Answer these questions about the forum thread on rhinestones and vinyl below.
1. What equipment does grace1456 say their business uses instead of printing?
2. Which type of vinyl does charles95405 name as especially suited to holding rhinestones?
3. Which vinyl product did veedub3 use, and where were most of the stones found after washing?

**Given text:**
---------------
# Do rhinestones adhere to plastisol? Vinyl?



## grace1456 (Feb 3, 2009)

Newbie here.....By the way I love this forum. 
I want to incorporate other applications/products to my rhinestone designs. Step it up a notch. Can I adhere rhinestones to plastisol or vinyl? If not does anyone know of another product I can use? We are not a printer we only use a heat press. Any suggestions would be appreciated! Thanks!


----------



## charles95405 (Feb 1, 2007)

yes you can use with MOST vinyl...especially the heat press vinyl...and they will stick


----------



## veedub3 (Mar 29, 2007)

I did a desgin with siser easyweed and rhinestones and the shirt was fabulous! Unfortunately when I washed it most of the stones were found in the bottom of the washer. May have been an error on my part but after this mishap I decided not to sell vinyl with rhinestones. After reading Charles post where it can be done I am sure it could be a number of reasons why it did not work for me but I just assumed the two did not work together. Maybe I will try it again sometime because that design was awesome!


Katrina


----------



## charles95405 (Feb 1, 2007)
---------------
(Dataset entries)
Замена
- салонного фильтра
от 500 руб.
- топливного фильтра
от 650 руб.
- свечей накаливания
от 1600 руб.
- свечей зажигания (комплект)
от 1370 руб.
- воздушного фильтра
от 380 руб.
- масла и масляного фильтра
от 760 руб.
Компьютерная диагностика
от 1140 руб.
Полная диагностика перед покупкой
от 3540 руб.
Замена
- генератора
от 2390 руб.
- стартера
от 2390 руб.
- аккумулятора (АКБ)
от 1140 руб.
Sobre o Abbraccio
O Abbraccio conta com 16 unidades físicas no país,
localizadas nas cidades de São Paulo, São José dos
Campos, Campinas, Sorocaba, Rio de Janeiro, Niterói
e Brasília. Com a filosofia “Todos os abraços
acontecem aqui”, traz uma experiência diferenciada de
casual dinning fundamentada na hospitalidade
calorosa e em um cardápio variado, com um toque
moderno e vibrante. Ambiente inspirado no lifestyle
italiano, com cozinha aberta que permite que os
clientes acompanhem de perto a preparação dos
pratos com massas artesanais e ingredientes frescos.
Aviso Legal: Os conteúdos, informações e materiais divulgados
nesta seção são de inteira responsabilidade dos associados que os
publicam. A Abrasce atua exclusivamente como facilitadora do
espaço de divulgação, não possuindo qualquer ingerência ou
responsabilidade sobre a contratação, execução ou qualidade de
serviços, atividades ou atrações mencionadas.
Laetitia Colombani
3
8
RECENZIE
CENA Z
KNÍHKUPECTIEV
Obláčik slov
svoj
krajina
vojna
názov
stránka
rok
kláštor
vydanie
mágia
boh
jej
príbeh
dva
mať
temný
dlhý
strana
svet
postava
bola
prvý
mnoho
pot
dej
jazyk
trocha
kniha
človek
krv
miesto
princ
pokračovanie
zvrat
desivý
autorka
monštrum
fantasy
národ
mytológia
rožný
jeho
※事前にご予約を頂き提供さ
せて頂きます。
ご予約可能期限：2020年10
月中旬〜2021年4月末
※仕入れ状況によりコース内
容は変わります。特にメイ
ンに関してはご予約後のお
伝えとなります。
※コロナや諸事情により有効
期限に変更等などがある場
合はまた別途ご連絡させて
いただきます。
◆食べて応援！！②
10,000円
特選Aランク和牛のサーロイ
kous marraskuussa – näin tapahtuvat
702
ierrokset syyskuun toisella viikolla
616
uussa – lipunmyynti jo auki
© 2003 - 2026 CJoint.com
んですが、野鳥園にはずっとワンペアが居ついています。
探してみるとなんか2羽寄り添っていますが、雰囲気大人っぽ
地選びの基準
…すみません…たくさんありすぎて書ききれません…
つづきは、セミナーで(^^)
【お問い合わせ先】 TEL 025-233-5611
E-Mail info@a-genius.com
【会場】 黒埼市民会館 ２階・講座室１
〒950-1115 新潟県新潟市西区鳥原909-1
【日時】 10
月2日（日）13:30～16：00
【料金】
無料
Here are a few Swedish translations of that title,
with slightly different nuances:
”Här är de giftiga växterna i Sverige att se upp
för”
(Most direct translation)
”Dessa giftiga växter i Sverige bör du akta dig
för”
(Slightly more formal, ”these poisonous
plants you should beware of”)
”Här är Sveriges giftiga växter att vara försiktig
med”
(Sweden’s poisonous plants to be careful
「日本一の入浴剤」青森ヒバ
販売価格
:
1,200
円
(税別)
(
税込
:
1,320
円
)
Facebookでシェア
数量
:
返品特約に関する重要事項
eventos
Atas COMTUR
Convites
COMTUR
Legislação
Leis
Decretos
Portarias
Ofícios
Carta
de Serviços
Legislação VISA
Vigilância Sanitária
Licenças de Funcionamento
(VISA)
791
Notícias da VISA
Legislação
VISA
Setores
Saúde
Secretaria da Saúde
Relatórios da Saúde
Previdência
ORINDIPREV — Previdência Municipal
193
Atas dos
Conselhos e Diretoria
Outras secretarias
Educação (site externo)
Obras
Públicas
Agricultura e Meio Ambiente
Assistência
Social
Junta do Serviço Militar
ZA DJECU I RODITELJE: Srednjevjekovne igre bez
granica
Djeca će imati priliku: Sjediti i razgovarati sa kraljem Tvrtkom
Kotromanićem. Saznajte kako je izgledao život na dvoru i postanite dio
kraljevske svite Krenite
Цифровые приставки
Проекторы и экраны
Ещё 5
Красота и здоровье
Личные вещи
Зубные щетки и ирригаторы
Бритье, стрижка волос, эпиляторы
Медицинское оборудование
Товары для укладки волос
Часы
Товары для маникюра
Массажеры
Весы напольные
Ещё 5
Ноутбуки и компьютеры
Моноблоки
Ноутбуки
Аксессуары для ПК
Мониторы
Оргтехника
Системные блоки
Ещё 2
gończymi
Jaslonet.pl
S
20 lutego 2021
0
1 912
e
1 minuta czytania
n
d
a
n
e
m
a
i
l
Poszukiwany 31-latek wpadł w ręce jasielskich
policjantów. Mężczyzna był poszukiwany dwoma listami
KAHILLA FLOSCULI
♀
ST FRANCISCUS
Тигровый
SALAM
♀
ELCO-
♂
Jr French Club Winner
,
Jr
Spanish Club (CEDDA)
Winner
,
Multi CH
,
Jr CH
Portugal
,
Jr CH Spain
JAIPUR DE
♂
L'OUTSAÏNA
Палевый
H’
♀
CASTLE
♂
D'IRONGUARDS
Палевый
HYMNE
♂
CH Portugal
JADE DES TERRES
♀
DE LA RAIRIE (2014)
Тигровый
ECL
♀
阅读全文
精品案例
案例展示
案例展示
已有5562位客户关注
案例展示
---------------
**The completed task:**
1. Only a heat press.
2. Heat press vinyl.
3. Siser EasyWeed; most of the stones were found in the bottom of the washer.